The Humility and Honor of God's Ministers


Let everyone regard us as ministers of Christ (1 Corinthians 4:1).

The word “minister” refers to a helper or assistant. In other literature, the word was used to describe things like a physician’s assistant, the role of a lictor beside a consul, a priest’s helper, or a synagogue attendant. The figure in this image is a magistrate’s helper, known as a lictor. Such persons were tasked with carrying out the commands of the magistrate. They carried a bundle of rods known as a fasces as a symbol of their delegated authority. The officers of the priests and even judges in Jerusalem in Jesus’s day had a similar role and were also described by this same word (cf. Matt 5:25; Mark 14:54).

A Tribune

The one who examines me is the Lord (1 Corinthians 4:4).

The word “examine” in this context refers to a judicial hearing (cf. Acts 12:19). The object shown in this photo is the tribune from the sanctuary of Eshmun. A tribune was the raised platform from which a praetor or magistrate exercised his authority. Although such a seat is not mentioned specifically in this verse, its function as a place of authority and judgment calls to mind the examination by God of His servants when they give account for their actions (Rom 14:12; Heb 13:17).

Going Beyond Scripture

In order that in us you might learn not to go beyond the things which are written (1 Corinthians 4:6).

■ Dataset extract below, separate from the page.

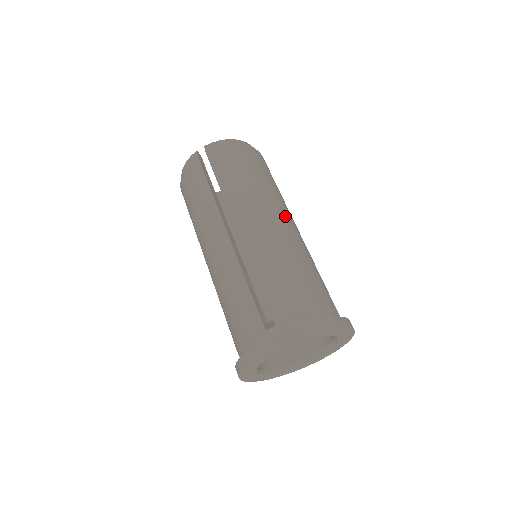
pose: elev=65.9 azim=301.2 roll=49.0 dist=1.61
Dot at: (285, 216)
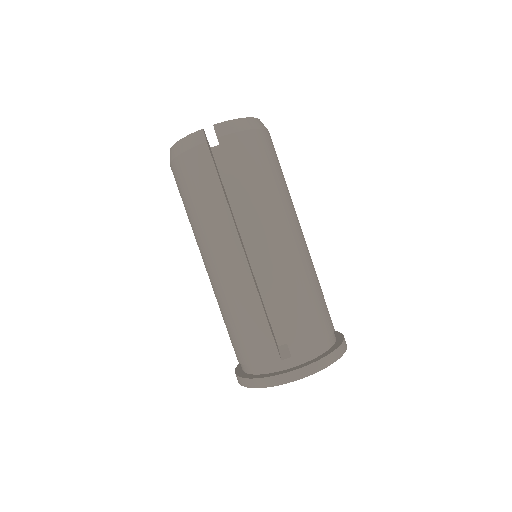
Dot at: (298, 227)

In every other instance in 1 Corinthians where Paul uses the word “written,” it is an explicit reference to Scripture. This strongly indicates that Paul is admonishing the Corinthians to rest on the authority of the canon of Scripture and not go beyond it. The Hebrew Bible is represented in this photo by a number of Medieval copies of the book of Esther.

The Apostles' Death Sentence

For I think God has exhibited us apostles last of all, as men sentenced to death (1 Corinthians 4:9).

Paul and all of the twelve apostles (except John) are said to have been martyred. This statue depicts Simon the Zealot with a saw and a book, since he is supposed to have been martyred by being sawed in two. The book is a gospel book, which symbolizes his work as an apostle. This statue was photographed at the Papal Archbasilica of St. John in the Lateran in Rome.

Paul's Return

But I will come to you shortly, if the Lord wills (1 Corinthians 4:19).

When Paul returned to Corinth, his journey took him from Ephesus to Troas to Macedonia (2 Cor 2:12-13). He likely traveled by ship from Troas to Neapolis, then walked the Via Egnatia from Neapolis to Philippi (cf. Acts 16:11-12). This photo shows the Roman road known as the Via Egnatia, almost certainly used by Paul as he travelled.